• [Page text]:
——————————

Confluent Self-Balancing Clusters

Confluent Self-Balancing Clusters is a component of Confluent Server that optimizes resource utilization and helps to scale Kafka clusters. Self-Balancing Clusters evaluates information about the number of brokers, partitions, leaders, and partition sizes, decides on a balanced placement of partitions on brokers, and modifies the replicas assigned to each broker to achieve a balanced placement. For example, when a new broker is added to the cluster, Self-Balancing Clusters will move partitions to the new broker to balance the load between all brokers available in the cluster. To avoid impact on production workloads, Self-Balancing Clusters throttles the re-balancing traffic to a fraction of the available network capacity.

You can enable Self-Balancing Clusters via a configuration option in Confluent Server. When enabled, it runs continuously in the background.

Confluent Control Center

Confluent Control Center is Confluent’s web-based tool for managing and monitoring Apache Kafka. It is part of Confluent Platform and provides three key types of functionality for building and monitoring production data pipelines and streaming applications:

Data stream monitoring and alerting

You can use the Control Center to monitor your data streams end to end, from producer to consumer. Use Control Center to verify that every message sent is received (and received only once), and to measure end-to-end system performance. Drill down to better understand cluster usage and identify any problems. Configure alerts to notify you when end-to-end performance does not match SLAs, and measure whether messages sent were received.

Multi-cluster monitoring and management

A single Control Center node can monitor data flows in multiple clusters and can manage data replication between the clusters.

——————————

• [Information supplied]:
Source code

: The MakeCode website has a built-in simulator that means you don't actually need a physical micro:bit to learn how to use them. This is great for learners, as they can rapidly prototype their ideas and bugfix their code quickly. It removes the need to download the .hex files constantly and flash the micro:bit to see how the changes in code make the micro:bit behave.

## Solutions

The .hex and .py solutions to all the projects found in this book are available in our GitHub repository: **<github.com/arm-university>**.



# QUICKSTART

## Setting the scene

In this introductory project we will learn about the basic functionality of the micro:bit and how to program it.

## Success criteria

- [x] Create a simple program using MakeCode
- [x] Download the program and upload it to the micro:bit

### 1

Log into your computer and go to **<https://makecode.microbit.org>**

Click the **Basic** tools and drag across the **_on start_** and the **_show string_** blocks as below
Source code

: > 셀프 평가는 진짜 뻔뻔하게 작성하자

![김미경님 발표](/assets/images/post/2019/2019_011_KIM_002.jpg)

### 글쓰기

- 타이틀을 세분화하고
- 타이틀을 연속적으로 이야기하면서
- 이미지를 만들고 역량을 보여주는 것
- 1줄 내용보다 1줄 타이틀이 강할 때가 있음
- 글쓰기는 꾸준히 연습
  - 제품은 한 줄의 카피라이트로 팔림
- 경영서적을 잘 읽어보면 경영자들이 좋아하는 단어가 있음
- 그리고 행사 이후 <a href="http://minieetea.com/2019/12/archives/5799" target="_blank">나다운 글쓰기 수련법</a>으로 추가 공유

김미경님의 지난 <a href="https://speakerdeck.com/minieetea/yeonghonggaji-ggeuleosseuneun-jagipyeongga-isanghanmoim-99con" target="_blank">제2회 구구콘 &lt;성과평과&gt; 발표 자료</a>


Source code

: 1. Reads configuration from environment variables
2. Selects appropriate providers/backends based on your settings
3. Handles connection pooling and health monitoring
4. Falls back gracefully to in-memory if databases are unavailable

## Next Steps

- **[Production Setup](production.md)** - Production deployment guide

——————————

• [Questions]:
(A) What kinds of information does Self-Balancing Clusters evaluate, according to the Confluent text? List them all.
(B) Can you copy the stretch of the Confluent text from "Confluent Control Center is" through "between the clusters." word for word?

• [Answers to the exercises]:
(A)
- Number of brokers
- Partitions
- Leaders
- Partition sizes

(B)
Confluent Control Center is Confluent’s web-based tool for managing and monitoring Apache Kafka. It is part of Confluent Platform and provides three key types of functionality for building and monitoring production data pipelines and streaming applications:

Data stream monitoring and alerting

You can use the Control Center to monitor your data streams end to end, from producer to consumer. Use Control Center to verify that every message sent is received (and received only once), and to measure end-to-end system performance. Drill down to better understand cluster usage and identify any problems. Configure alerts to notify you when end-to-end performance does not match SLAs, and measure whether messages sent were received.

Multi-cluster monitoring and management

A single Control Center node can monitor data flows in multiple clusters and can manage data replication between the clusters.